🚫🎶 I’m worried what it MEANS is that there is no apparent future for teenagers.

🎸 For decades, music gave kids their first sense that something NEW was HAPPENING that they could be part of, and it was exciting to see what would happen NEXT https://twitter.com/Meaningness/status/1309957632636022785
This 2011 essay by @jdrever makes a similar point.

“the political implications of retromania are disconcerting… we are kept contented by access to a vast museum of musical memories that used to signify, among other things, rebellion and invention.” https://twitter.com/jdrever/status/1309961519594176512
I appreciate all the suggestions of things to listen to sent in replies. I spent much of yesterday evening going through them and listening, and enjoyed many of them!

My original tweet was off-the-cuff and unclear…
It seems significant, though, that so many suggestions were for music that was recorded before the person suggesting it was born!
A related, natural misinterpretation led to suggestions of obscure bands/artists/genres that may indeed be involving for connoisseurs…

what I’m concerned with is the future of our culture and society at large, rather than whether serious music geeks have something to geek about
Evidence from replies has been split; this from @kerry62189 makes the case I’m concerned about: kids aren’t excited about music any more. https://twitter.com/kerry62189/status/1309970816898080768
Could music just die?

Analogy (h/t anonymous): poetry had a central role in culture a century ago in a way now unimaginable.

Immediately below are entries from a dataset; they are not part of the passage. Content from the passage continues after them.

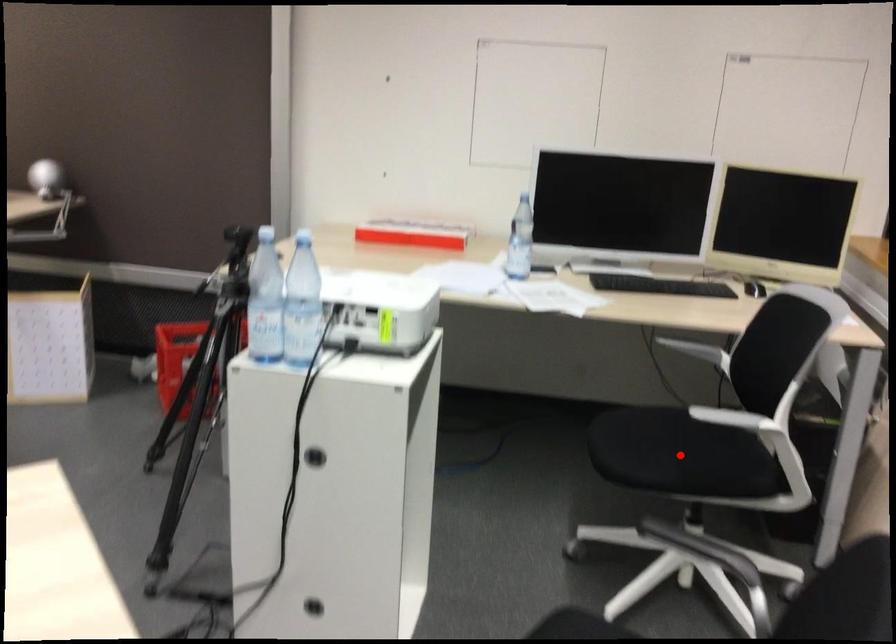
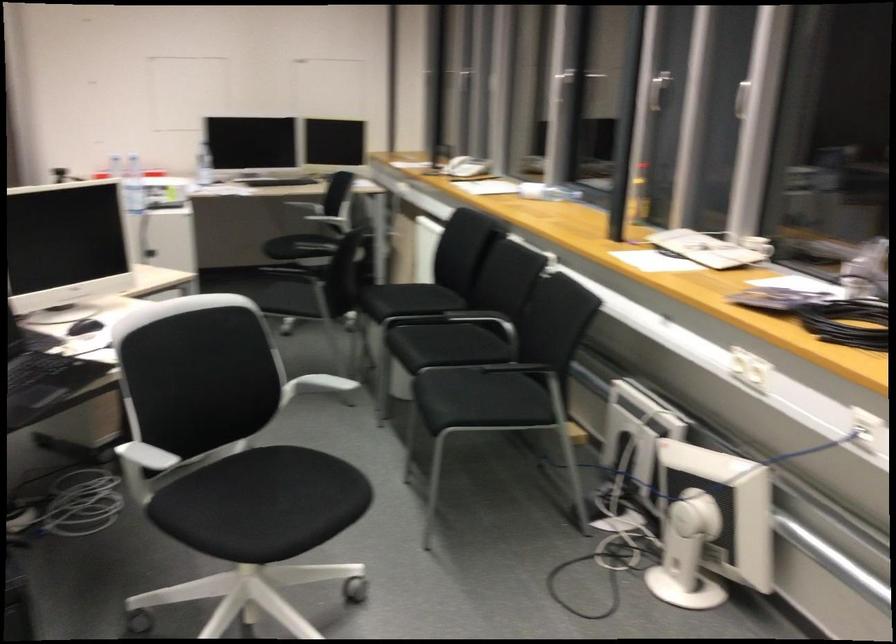
Question: A red point is marked in image1. In image2, is the corresponding 3D point closer to the camera or farther? Reply with the corresponding letter.

Choices:
 (A) The corresponding 3D point is closer.
 (B) The corresponding 3D point is farther.

Answer: (B)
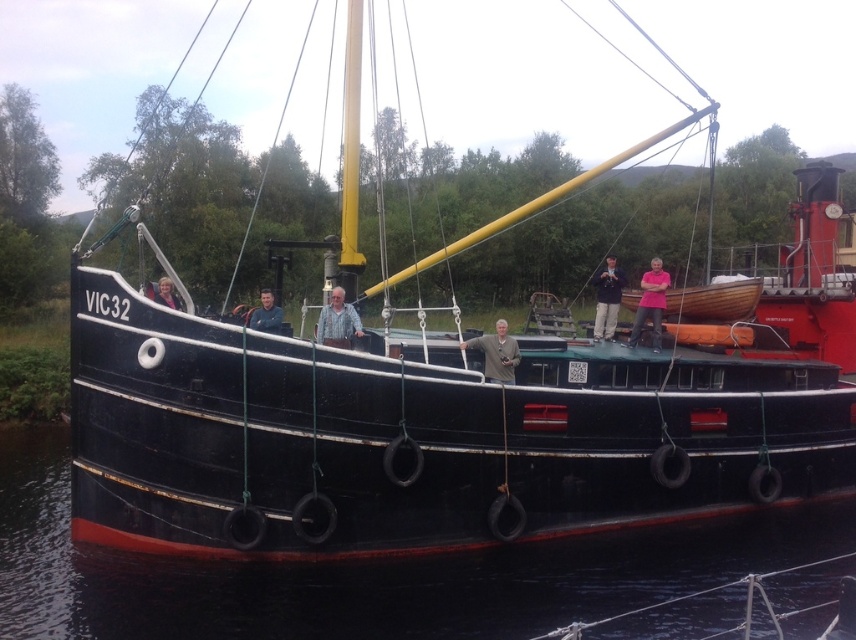
Does black rubber tires at lower center have a greater width compared to light brown wooden pole at center?

Yes, black rubber tires at lower center is wider than light brown wooden pole at center.

Who is higher up, black rubber tires at lower center or light brown wooden pole at center?

Positioned higher is light brown wooden pole at center.

Image resolution: width=856 pixels, height=640 pixels. In order to click on black rubber tires at lower center in this screenshot , I will do `click(361, 573)`.

Image resolution: width=856 pixels, height=640 pixels. I want to click on black rubber tires at lower center, so tap(361, 573).

Which is more to the left, gray fabric jacket at center or light brown wooden pole at center?

light brown wooden pole at center is more to the left.

Can you confirm if gray fabric jacket at center is thinner than light brown wooden pole at center?

Incorrect, gray fabric jacket at center's width is not less than light brown wooden pole at center's.

Does point (500, 376) come in front of point (330, 314)?

No, (500, 376) is further to viewer.

Locate an element on the screen. gray fabric jacket at center is located at coordinates (496, 353).

Does black rubber tires at lower center appear under dark blue shirt at center?

Yes, black rubber tires at lower center is below dark blue shirt at center.

Can you confirm if black rubber tires at lower center is positioned to the left of dark blue shirt at center?

Indeed, black rubber tires at lower center is positioned on the left side of dark blue shirt at center.

Locate an element on the screen. black rubber tires at lower center is located at coordinates (361, 573).

This screenshot has width=856, height=640. Identify the location of black rubber tires at lower center. (361, 573).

A few geeks still read and write the stuff, but it has zero cultural significance.

Maybe music in twenty years will be on a par with poetry.
If music is now culturally irrelevant, it may not matter if something with a similar function has replaced it.

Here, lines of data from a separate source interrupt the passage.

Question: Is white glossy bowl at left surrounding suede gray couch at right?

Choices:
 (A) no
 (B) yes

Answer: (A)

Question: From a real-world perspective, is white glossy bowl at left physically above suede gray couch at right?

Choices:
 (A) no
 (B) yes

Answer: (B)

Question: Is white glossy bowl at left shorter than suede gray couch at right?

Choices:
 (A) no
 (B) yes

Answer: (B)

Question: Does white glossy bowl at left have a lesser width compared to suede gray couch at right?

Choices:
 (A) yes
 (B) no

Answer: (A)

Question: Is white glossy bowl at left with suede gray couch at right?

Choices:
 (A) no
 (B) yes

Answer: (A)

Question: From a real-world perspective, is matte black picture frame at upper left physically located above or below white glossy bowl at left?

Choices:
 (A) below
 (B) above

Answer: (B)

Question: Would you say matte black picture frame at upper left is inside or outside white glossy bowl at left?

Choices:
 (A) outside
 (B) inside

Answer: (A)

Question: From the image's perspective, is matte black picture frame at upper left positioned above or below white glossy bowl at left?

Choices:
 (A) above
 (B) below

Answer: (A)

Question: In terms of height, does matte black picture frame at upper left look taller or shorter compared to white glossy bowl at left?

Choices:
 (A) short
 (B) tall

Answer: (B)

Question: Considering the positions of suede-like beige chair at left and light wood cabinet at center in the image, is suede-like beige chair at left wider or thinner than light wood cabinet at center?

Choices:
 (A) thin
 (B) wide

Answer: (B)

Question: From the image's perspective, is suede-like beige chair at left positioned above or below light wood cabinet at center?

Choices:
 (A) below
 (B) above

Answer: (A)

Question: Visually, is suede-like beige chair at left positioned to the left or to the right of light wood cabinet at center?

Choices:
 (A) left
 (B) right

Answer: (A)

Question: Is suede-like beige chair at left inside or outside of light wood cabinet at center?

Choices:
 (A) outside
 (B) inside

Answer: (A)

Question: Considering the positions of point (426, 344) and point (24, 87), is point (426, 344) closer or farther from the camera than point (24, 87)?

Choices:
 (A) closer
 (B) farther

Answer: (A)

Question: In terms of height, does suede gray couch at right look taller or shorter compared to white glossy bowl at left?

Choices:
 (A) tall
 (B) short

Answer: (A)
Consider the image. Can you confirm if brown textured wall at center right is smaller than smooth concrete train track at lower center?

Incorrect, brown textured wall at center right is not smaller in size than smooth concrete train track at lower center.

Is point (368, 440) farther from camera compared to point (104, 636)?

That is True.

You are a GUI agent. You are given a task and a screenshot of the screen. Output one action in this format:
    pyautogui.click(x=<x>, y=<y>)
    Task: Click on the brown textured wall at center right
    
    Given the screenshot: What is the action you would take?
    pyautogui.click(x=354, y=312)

Several replies suggested video games. I note that I used to tweet about music quite often, and stopped, and tweet occasionally about vidya… https://twitter.com/DoTheWeirdStuff/status/1310049154798739456
Broader concern is the progress studies @rootsofprogress thesis, that we’re in a period of stagnation due to people having lost hope/understanding that a better future is possible.

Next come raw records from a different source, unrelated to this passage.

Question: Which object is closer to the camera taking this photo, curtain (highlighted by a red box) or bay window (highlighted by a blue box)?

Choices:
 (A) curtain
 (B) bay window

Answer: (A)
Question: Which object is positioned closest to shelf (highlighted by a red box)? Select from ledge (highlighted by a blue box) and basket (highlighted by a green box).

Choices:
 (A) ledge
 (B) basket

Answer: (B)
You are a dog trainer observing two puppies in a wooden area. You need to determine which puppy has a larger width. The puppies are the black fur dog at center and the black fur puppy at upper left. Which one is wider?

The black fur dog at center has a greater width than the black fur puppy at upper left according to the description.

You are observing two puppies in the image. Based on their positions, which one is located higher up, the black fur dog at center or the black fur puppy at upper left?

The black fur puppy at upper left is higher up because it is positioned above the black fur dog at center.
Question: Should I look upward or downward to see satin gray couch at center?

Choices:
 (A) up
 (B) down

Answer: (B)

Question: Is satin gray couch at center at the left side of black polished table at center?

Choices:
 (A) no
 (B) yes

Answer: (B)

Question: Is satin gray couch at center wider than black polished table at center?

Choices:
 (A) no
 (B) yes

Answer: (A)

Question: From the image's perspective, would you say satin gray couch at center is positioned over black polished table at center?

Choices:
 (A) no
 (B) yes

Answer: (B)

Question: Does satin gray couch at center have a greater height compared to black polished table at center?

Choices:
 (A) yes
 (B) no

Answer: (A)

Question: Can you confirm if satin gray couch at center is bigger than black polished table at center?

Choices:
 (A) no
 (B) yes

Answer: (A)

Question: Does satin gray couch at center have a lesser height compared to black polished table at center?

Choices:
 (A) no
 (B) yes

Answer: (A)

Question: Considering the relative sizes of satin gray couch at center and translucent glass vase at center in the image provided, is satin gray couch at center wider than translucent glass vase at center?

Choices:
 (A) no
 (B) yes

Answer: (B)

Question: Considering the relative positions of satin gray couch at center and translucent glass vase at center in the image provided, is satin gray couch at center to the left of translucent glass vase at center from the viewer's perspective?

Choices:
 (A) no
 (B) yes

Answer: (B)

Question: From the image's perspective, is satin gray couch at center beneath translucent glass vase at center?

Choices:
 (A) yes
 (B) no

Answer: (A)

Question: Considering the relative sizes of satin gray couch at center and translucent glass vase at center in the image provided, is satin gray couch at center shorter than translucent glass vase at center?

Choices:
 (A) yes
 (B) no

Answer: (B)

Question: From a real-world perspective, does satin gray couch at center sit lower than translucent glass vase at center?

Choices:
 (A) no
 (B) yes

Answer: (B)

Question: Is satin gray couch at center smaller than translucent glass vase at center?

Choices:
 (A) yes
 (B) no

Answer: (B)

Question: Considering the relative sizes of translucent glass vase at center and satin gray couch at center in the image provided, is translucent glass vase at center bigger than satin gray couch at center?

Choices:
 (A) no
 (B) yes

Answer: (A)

If teenagers have nothing to look forward to except more of the same, but gradually worse, …
“No future” is a self-fulfilling foreboding.

How will we regain the sense that we create the future together, as generations, cultures, and societies as well as individuals?
Replies to this thread (so many! thank you) interestingly split between “of course music is still exciting, here are examples” and “yeah it’s over as a major cultural force.”